*** Data provided ***

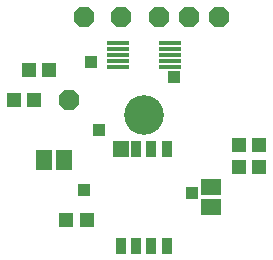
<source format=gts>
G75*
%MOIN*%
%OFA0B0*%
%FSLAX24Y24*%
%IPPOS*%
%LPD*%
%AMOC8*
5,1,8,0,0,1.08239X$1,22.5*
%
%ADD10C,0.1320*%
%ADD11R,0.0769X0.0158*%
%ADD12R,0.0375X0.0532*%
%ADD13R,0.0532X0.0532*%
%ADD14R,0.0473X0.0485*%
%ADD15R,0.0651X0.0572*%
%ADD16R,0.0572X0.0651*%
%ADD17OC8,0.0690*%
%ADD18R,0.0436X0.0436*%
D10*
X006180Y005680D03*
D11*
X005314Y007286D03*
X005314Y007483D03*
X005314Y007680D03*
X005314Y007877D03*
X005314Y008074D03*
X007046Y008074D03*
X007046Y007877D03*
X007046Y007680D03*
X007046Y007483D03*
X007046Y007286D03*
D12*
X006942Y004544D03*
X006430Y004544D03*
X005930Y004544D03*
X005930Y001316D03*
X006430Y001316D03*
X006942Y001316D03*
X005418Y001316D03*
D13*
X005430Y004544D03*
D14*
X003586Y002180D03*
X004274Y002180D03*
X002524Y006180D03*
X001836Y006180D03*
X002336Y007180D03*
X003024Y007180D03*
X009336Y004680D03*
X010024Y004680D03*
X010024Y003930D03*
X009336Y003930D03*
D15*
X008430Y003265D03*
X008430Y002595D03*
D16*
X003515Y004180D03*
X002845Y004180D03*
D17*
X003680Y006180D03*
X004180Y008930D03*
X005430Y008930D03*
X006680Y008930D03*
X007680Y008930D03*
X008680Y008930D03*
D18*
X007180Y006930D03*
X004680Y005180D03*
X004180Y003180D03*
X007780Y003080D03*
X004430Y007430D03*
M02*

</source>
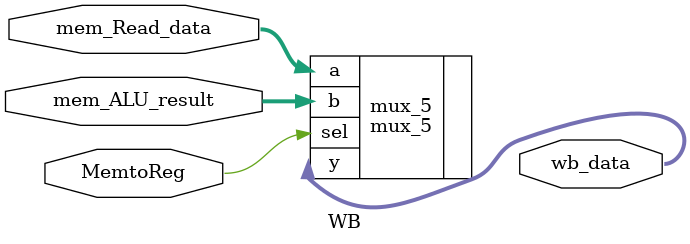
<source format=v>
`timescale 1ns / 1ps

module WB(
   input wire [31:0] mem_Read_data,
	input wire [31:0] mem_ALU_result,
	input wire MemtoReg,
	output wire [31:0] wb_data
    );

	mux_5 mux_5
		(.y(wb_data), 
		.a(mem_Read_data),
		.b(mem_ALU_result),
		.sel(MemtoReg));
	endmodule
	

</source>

*** End of Data provided ***
*** Data provided ***

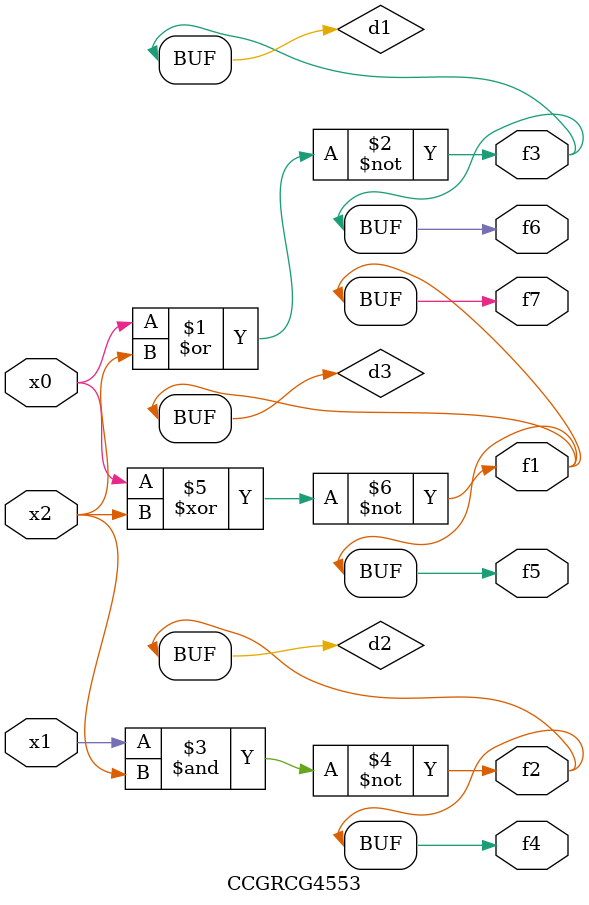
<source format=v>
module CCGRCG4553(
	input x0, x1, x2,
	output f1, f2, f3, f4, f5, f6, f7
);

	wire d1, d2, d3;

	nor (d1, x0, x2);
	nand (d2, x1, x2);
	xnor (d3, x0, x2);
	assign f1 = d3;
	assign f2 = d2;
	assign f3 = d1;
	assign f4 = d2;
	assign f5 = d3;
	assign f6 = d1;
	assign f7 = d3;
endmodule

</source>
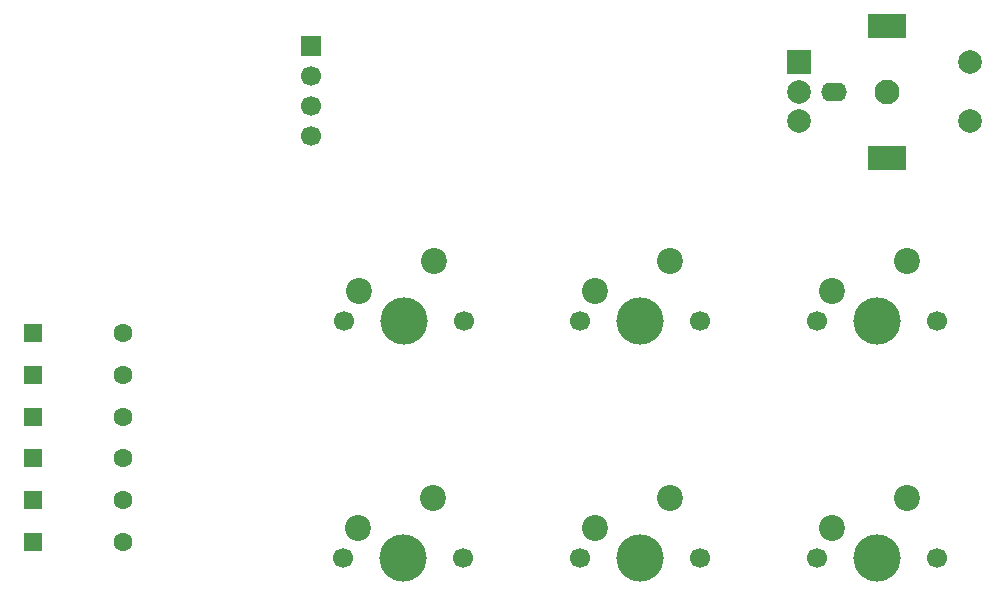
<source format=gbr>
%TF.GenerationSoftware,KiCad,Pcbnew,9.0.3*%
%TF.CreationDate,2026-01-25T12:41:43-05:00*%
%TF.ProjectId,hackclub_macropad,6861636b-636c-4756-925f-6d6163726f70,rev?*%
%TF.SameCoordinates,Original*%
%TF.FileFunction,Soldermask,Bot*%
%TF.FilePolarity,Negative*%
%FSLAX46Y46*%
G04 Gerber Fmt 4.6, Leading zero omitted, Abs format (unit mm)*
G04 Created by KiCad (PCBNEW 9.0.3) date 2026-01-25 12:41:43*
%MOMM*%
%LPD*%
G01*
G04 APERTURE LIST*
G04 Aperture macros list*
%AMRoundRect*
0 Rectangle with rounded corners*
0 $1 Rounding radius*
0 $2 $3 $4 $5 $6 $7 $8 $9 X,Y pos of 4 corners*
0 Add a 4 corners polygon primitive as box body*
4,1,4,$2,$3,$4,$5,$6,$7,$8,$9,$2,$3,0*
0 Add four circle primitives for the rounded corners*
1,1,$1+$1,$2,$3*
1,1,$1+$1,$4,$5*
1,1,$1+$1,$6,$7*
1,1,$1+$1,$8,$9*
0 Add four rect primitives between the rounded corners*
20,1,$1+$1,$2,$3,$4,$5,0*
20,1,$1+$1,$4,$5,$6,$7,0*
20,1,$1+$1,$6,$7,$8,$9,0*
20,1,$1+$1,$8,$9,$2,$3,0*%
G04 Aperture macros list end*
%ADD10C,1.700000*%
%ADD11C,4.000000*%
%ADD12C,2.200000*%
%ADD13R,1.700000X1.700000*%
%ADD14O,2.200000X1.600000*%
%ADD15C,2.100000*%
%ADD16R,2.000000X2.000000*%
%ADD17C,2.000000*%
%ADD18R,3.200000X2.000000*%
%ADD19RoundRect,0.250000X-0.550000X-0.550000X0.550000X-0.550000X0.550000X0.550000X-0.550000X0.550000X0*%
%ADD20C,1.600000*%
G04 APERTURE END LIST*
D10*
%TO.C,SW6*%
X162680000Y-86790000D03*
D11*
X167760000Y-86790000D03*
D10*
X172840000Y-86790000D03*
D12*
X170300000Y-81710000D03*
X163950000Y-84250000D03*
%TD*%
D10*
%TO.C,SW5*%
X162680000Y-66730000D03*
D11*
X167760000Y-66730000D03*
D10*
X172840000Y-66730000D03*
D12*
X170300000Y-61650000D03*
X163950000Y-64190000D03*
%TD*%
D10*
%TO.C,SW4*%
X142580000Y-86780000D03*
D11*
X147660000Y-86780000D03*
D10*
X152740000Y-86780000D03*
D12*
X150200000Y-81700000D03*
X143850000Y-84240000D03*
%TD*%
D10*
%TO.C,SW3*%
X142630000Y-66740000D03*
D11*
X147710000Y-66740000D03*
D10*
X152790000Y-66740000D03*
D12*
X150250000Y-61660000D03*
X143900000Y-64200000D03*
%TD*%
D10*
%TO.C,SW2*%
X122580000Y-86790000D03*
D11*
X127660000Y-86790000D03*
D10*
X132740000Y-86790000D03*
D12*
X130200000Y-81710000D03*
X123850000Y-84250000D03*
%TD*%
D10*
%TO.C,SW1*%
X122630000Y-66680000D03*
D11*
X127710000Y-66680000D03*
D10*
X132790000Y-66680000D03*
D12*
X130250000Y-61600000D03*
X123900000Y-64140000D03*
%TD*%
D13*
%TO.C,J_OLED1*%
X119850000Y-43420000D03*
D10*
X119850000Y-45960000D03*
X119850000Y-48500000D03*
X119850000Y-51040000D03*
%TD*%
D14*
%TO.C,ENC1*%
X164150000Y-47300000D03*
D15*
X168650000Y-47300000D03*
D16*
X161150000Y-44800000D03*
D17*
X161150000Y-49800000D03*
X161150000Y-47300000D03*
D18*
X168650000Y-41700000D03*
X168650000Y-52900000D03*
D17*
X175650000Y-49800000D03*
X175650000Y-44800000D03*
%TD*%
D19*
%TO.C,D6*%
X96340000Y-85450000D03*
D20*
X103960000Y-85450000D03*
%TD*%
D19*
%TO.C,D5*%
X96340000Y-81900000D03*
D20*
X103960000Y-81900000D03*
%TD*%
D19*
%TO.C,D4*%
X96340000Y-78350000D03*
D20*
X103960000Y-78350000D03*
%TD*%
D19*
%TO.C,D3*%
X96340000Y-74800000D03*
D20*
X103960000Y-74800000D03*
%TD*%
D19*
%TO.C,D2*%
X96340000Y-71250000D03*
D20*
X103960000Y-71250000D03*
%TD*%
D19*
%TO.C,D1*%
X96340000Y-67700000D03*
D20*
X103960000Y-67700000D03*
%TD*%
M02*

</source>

*** End of Data provided ***

● Task: Search the records for the string "input" and report each line that has it.

● Solution to this problem:
   input wire [31:0] mem_Read_data,
	input wire [31:0] mem_ALU_result,
	input wire MemtoReg,
	input x0, x1, x2,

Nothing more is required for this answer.